Se para o candidato de Esquerda as sondagens se mostraram uma deceção, já que as mais recentes lhe atribuíam uma vitória na primeira volta, para Jair Bolsonaro verificou-se o oposto. O atual líder conseguiu recolher cerca de 7 pontos percentuais a mais do que aquilo que as projeções antecipavam. "Vencemos a mentira", frisou.
Apesar de, em termos percentuais, Bolsonaro ter registado uma queda em relação a 2018, visto que há quatro anos obteve 46,08% dos votos, o presidente - que nunca ganhou nenhuma disputa eleitoral à primeira - teve mais 1,7 milhão de votos do que nas últimas eleições em que participou (49,3 milhões de votos), recolhendo agora 51 milhões.
Além de já serem observadas como as eleições que mais fragmentaram o Brasil, serão recordadas por outros marcos, uma vez que é a primeira vez que um chefe de Estado em exercício não passa à segunda volta em primeiro lugar, desde o fim da ditadura militar, em 1985.
Conquista de eleitores
"Isto é atípico", explica Ana Paula Costa, investigadora do IPRI, considerando que o presidente, por norma, "tem o Estado em suas mãos.
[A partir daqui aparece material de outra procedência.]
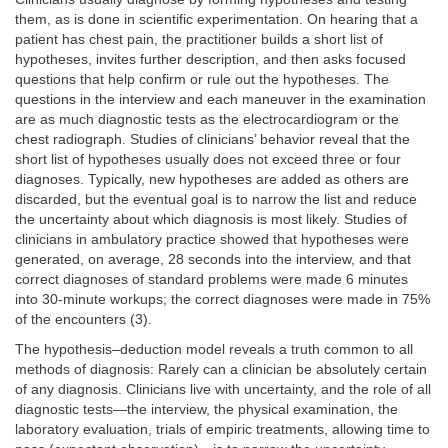
them, as is done in scientific experimentation. On hearing that a
patient has chest pain, the practitioner builds a short list of
hypotheses, invites further description, and then asks focused
questions that help confirm or rule out the hypotheses. The
questions in the interview and each maneuver in the examination
are as much diagnostic tests as the electrocardiogram or the
chest radiograph. Studies of clinicians’ behavior reveal that the
short list of hypotheses usually does not exceed three or four
diagnoses. Typically, new hypotheses are added as others are
discarded, but the eventual goal is to narrow the list and reduce
the uncertainty about which diagnosis is most likely. Studies of
clinicians in ambulatory practice showed that hypotheses were
generated, on average, 28 seconds into the interview, and that
correct diagnoses of standard problems were made 6 minutes
into 30-minute workups; the correct diagnoses were made in 75%
of the encounters (3).
The hypothesis–deduction model reveals a truth common to all
methods of diagnosis: Rarely can a clinician be absolutely certain
of any diagnosis. Clinicians live with uncertainty, and the role of all
diagnostic tests—the interview, the physical examination, the
laboratory evaluation, trials of empiric treatments, allowing time to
Consegue mobilizar os recursos e tem nas suas mãos a máquina eleitoral, assim, tem capacidade para se organizar melhor".
Na perspetiva da politóloga, a "vontade de mudança por parte dos brasileiros" pode ter sido o principal impulsionador que terá impedido esta vantagem, tal como "alguma incompetência" por parte de Jair Bolsonaro na liderança dos últimos quatro anos.
Ainda assim, explica Ana Paula Costa, o facto de o Partido Liberal, a que o presidente se filiou para esta eleição, ter as maiores bancadas no Congresso e no Senado, também pode representar um estímulo para a campanha que se segue. "Esta já é a base do Bolsonaro, portanto é mais fácil para ele", ressalva.
O futuro joga-se agora no xadrez político, no qual cada um dos candidatos tem a missão de conquistar o eleitorado que na primeira volta votou em Simone Tebet e Ciro Gomes, terceira e quarto classificados, respetivamente. Nem o rosto do MDB nem o representante do PDT tomaram uma posição pública sobre que candidato irão apoiar, mas, independentemente de quem for, tal decisão poderá não ser relevante o suficiente para mudar as intenções de voto dos apoiantes.
"A Simone Tebet sinalizou que tinha um lado e pode ser mais favorável a Lula, mas o apoio dela pode não ser o apoio escolhido pelo partido dela. Pelo perfil dos partidos, penso que os eleitores que votaram na Simone podem acabar migrando para Bolsonaro. Por outro lado, mesmo que o Ciro não apoie Lula, o eleitorado deverá optar pelo candidato do PT, devido a questões ideológicas", elucida a politóloga, reforçando que a discrepância sobre as preferências deste eleitorado aumenta a incerteza sobre a vitória de qualquer um dos candidatos.